**WORK TO COMPLETE:**
Without any of the pictures, transcribe all the lines below exactly.

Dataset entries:
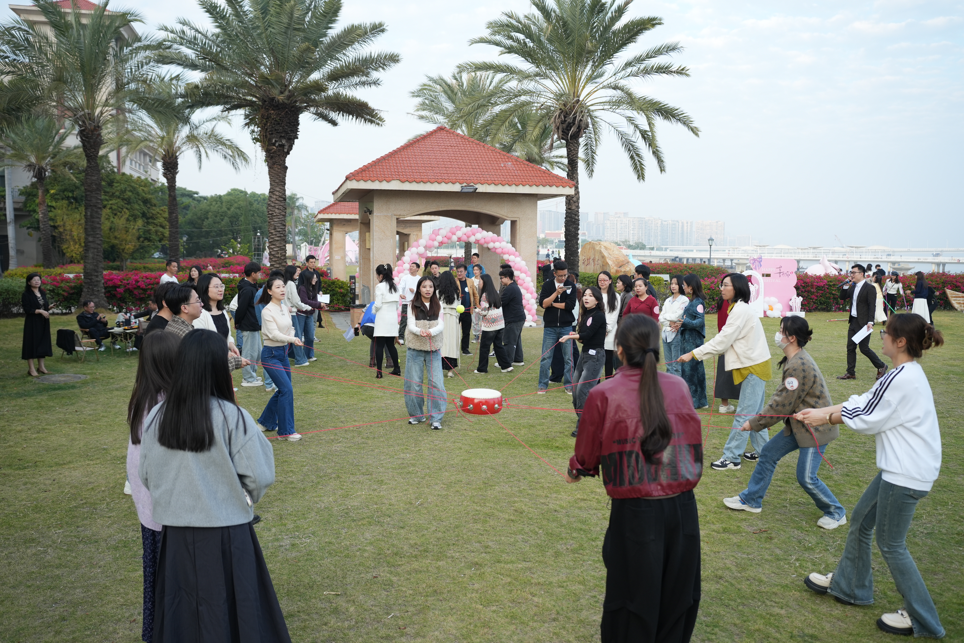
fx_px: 750
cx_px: 482
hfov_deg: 65.5
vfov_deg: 46.4
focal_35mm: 28
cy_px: 322
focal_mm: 28
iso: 250
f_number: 3.2
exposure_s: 1/500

**TASK ANSWER:**
fx_px: 750
cx_px: 482
hfov_deg: 65.5
vfov_deg: 46.4
focal_35mm: 28
cy_px: 322
focal_mm: 28
iso: 250
f_number: 3.2
exposure_s: 1/500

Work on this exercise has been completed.